> **Goal of the exercise**: All that is wanted is a word-for-word copy of the data from its first line to the line containing "wrist: (1174, 1074)", both included.

(Keypoint text descriptions)
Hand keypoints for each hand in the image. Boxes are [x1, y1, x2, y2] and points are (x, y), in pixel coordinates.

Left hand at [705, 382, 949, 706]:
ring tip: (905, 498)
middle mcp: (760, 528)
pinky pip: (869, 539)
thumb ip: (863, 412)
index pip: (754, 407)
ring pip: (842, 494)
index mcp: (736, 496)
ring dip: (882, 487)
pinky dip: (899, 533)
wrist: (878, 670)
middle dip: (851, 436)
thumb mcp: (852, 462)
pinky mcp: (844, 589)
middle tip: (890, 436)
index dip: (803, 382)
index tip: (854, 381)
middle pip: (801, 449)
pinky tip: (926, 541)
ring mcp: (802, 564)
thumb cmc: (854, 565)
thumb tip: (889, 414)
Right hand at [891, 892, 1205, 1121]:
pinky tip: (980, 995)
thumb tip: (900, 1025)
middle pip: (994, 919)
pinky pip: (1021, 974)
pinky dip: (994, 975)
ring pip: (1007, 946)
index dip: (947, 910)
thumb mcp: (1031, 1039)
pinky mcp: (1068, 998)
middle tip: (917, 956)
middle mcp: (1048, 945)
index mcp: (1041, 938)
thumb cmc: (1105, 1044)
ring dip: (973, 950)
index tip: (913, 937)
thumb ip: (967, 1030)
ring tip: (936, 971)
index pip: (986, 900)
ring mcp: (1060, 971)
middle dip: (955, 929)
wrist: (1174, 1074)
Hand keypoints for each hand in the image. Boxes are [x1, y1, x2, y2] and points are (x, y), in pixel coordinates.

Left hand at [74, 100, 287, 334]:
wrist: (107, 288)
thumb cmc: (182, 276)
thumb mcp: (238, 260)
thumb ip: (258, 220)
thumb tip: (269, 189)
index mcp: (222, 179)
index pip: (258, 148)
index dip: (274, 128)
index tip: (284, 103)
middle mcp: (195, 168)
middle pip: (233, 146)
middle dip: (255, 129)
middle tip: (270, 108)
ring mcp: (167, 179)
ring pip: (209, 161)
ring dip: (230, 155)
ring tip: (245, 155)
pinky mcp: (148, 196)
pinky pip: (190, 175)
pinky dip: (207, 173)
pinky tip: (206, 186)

> **Solution for this task**:
Hand keypoints for each hand in the image. Boxes are [x1, y1, x2, y2] and points are (x, y), in pixel coordinates.

Left hand at [705, 382, 949, 706]:
ring tip: (905, 498)
middle mcp: (760, 528)
pinky pip: (869, 539)
thumb ip: (863, 412)
index pip: (754, 407)
ring pip: (842, 494)
index mcp: (736, 496)
ring dip: (882, 487)
pinky dip: (899, 533)
wrist: (878, 670)
middle dip: (851, 436)
thumb mcp: (852, 462)
pinky mcp: (844, 589)
middle tip: (890, 436)
index dip: (803, 382)
index tip: (854, 381)
middle pip: (801, 449)
pinky tip: (926, 541)
ring mcp: (802, 564)
thumb cmc: (854, 565)
thumb tip: (889, 414)
Right hand at [891, 892, 1205, 1121]:
pinky tip: (980, 995)
thumb tip: (900, 1025)
middle pip: (994, 919)
pinky pip: (1021, 974)
pinky dip: (994, 975)
ring pip: (1007, 946)
index dip: (947, 910)
thumb mcp: (1031, 1039)
pinky mcp: (1068, 998)
middle tip: (917, 956)
middle mcp: (1048, 945)
index mcp: (1041, 938)
thumb cmc: (1105, 1044)
ring dip: (973, 950)
index tip: (913, 937)
thumb ip: (967, 1030)
ring tip: (936, 971)
index pip: (986, 900)
ring mcp: (1060, 971)
middle dip: (955, 929)
wrist: (1174, 1074)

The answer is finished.